There is a marvellous scene where Stoppard successfully captures the debate, the excitement and the disappointment of the revolutionaries in Paris during the 1848 revolution, the year that made and unmade the hopes of so many of them. This is a play full of words and these constitute the drama, rather than any action. It is apt of course that a play about the intelligentsia should be short of action. The over-dependence on words in no way takes away from the speed of the play and its attractiveness. The strength of Stoppard is that he makes the characters appear real. They do not become set cardboard pieces, as often happens with plays and novels that deal with actual historical figures.

Herzen did not stop his quest for a different and just society at the political and economic level. He brought his ideals into his personal life and into his home. He helped every single revolutionary cause in Europe and any revolutionary who came to him for help with money and hospitality. His home was an open house throughout the year. Herzen also became the lover of his best friend’s wife.
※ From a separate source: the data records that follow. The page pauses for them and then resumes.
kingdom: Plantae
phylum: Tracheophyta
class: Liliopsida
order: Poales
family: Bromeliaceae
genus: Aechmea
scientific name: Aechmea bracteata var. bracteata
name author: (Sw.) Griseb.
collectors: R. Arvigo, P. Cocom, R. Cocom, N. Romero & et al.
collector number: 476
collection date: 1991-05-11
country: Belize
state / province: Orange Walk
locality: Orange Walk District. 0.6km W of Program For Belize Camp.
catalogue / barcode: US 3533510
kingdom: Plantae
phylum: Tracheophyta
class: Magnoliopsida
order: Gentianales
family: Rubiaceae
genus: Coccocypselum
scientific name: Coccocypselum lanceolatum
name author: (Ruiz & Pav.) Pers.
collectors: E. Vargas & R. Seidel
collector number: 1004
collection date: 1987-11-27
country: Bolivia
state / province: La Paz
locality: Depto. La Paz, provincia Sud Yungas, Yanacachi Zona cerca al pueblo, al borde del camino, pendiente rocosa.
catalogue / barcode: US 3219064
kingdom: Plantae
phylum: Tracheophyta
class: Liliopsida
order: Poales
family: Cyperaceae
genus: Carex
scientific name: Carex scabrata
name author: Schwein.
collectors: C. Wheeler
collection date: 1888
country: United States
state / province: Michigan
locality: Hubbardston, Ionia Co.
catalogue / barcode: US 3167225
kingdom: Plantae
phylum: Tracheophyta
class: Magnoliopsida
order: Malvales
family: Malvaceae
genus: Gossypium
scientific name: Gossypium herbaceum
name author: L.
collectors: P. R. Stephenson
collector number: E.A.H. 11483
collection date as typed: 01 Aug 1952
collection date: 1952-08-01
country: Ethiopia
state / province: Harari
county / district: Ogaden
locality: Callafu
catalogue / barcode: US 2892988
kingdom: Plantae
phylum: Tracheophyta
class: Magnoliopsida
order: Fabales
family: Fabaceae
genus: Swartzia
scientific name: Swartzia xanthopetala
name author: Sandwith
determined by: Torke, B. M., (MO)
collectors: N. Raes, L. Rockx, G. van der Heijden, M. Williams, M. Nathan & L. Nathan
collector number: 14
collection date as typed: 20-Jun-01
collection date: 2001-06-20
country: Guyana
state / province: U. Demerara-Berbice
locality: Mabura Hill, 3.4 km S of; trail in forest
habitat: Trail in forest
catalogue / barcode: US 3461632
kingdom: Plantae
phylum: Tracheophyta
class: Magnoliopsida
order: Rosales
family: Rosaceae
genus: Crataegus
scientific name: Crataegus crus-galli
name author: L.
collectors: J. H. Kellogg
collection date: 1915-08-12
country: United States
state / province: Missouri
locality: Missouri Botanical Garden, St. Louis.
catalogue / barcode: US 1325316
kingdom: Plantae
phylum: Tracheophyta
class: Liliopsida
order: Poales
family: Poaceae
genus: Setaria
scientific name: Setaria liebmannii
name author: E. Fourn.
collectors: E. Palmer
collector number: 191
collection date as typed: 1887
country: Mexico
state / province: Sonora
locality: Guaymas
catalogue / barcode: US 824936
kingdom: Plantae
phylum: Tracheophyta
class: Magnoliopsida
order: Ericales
It led to anguish and suffering as the three of them continued to live together in their search for an idealized selfless love. Stoppard’s play captures these travails of Herzen’s life with some poignancy and also a dash of humour. The third part of the play, showing that period when so many of Herzen’s dreams seem to be coming apart, is perhaps the most moving.

Herzen once wrote, “in general modern man has no solutions”. Following this, Stoppard’s great play has no conventional denouement or a climax. It ends, as life often does, on a fade out.